June 6, 2008
Digest: (1) A part-time City Court judge may accept employment with the Conflict Office for the same county where the City Court in which he/she presides is located to handle custody and visitation matters in Family Court, but should disqualify him/herself if another attorney from the Conflict Office appears before him/her in City Court, and may not practice before a co-judge from the City Court who is appointed temporarily to preside in the Family Court. (2) A judge is disqualified, subject to remittal, from presiding when partners from his/her sibling’s law firm appear.
Rules: 22 NYCRR 100.3(A); 100.6(B)(2); 100.6(B)(4); 100.3(E)(1); Joint Opinion 07-114/07-120; Opinions 06-111; 06-98; 06-64; 90-143 (Vol. VI).
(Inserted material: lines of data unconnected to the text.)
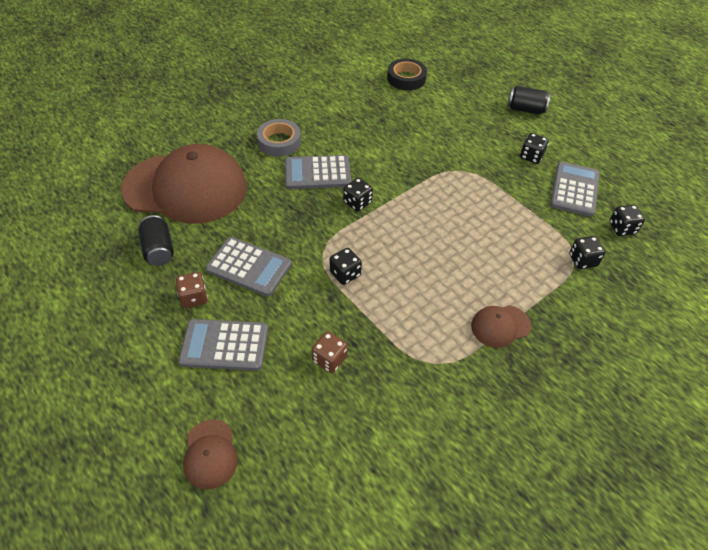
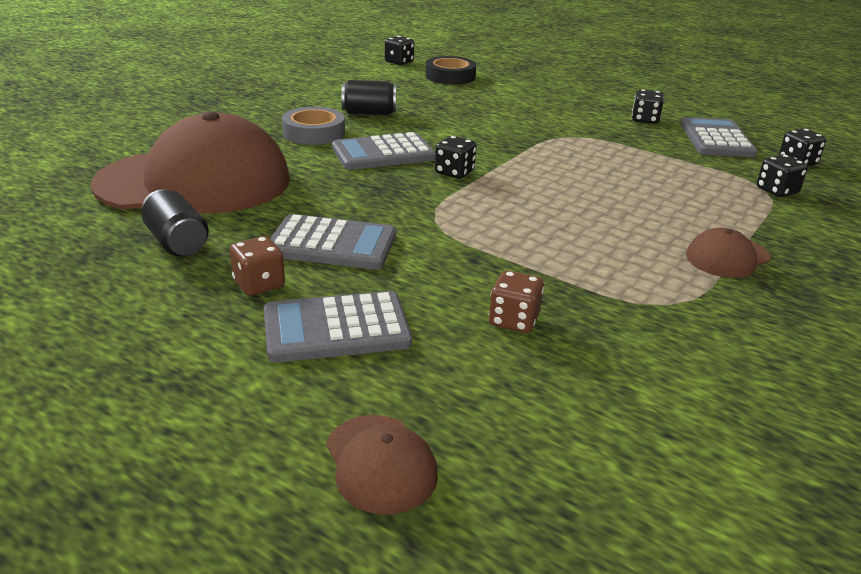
camera: 15 degrees left, 20 degrees down
black dice [330,248,362,285] -> black dice moved to [385,36,414,65]
black can [508,86,550,114] -> black can moved to [341,80,396,115]

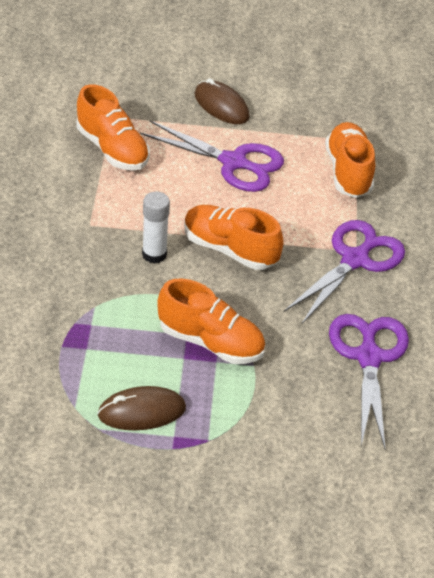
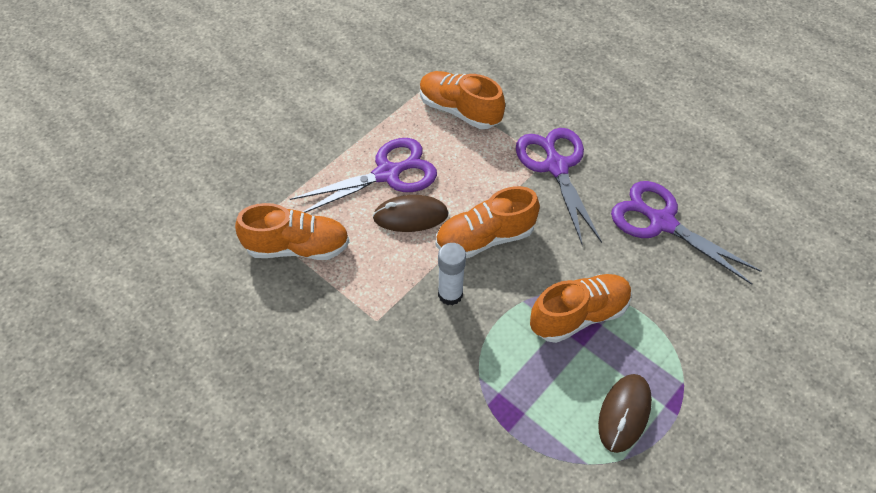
camera: 50 degrees left, 10 degrees up
brown mouse [194,78,250,124] -> brown mouse moved to [373,195,449,232]

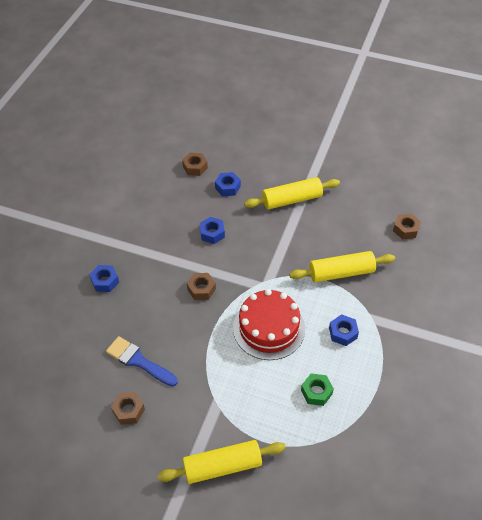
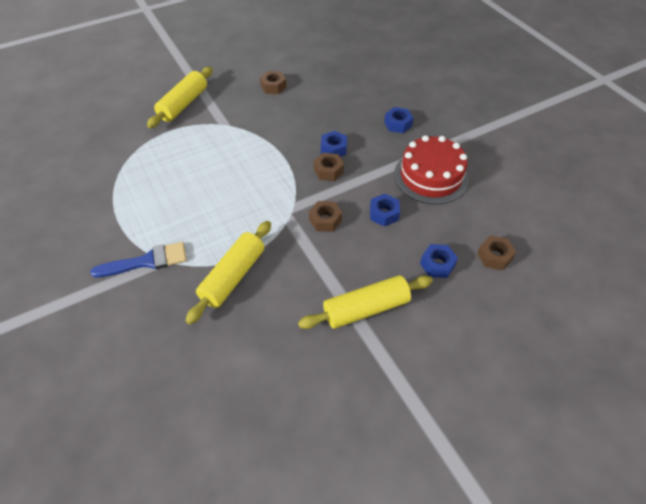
camera: 130 degrees right, 0 degrees up
blue brush [106,336,178,387] -> blue brush moved to [90,242,187,278]
red cake [233,289,305,360] -> red cake moved to [394,135,469,204]
yellow rolling pin [244,177,340,210] -> yellow rolling pin turned 45 degrees clockwise [298,275,433,329]
green nut [301,374,334,406] -> none
blue nut [329,314,359,346] -> blue nut moved to [321,131,347,157]
brown nut [393,213,421,239] -> brown nut moved to [309,201,342,232]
A part-time City Court judge asks if he/she may accept part-time employment as an attorney in the Conflict Office for the same county where the City Court in which he/she presides is located. The judge advises that he/she would work only in Family Court, and handle only custody and visitation matters. The judge further advises that as a City Court Judge he/she presides over “ . . . primarily all non-criminal matters (civil, small claims, summary proceedings, housing, traffic).”
The judicial duties of a judge take precedence over all the judge’s other activities (see 22 NYCRR 100.3[A]). Nevertheless, a part-time judge may “accept . . . public employment in a . . . state . . . department or agency, provided that such employment is not incompatible with judicial office and does not conflict or interfere with the proper performance of the judge’s duties.” 22 NYCRR 100.6(B)(4). In addition, a part-time judge who is a lawyer may practice law, though not in the court in which the judge presides, nor in any other court in the county in which the judge’s court is located, before a judge who also is permitted to practice law (see 22 NYCRR 100.6[B]). Nor may a part-time judge who is a lawyer act as such in a proceeding in which he/she has served as a judge or in any other proceeding related thereto (see id.).
In the Committee’s view, the inquirer’s proposed outside employment is appropriate under the above-cited Rules. As the inquirer will appear in Family Court, but presides in City Court, he/she will not appear in the court in which he/she presides (see 22 NYCRR 100.6[B]). Also, as he/she will represent parties involved in custody and visitation matters in Family Court, and primarily presides in non-criminal matters in City Court, it appears unlikely that his/her practice of law in Family Court will conflict or interfere with the proper performance of his/her judicial duties (see 22 NYCRR 100.6[B]; Opinion 06-98; 06-64; 90-143 [Vol. VI]). The inquirer should disqualify him/herself, however, should another attorney from the Conflict Office appear before him/her in City Court (see 22 NYCRR 100.3[E]; Opinion 90-143 [Vol. VI]).
Moreover, should any of the inquirer’s co-judges from City Court be temporarily assigned to Family Court, he/she may not appear before them as an attorney. A part-time judge is prohibited from practicing law in the court on which the judge serves (see Judiciary Law §16; 22 NYCRR 100.6[B]). In the Committee’s view, this rule is intended to preclude a judge who is permitted to practice law from doing so before his/her co-judges. The fact that the inquirer’s co-judge is appearing temporarily in a different court does not obviate the prohibition.
The judge also asks if he/she may preside in City Court when one of his/her sibling’s law partners appears on a case. The Committee has previously advised that a judge should disqualify him/herself from matters in which other lawyers from his/her sibling’s law firm appear as counsel (see Joint Opinion 07-114/07-120; Opinion 06-111). The disqualification is subject to remittal, unless a litigant is self-represented.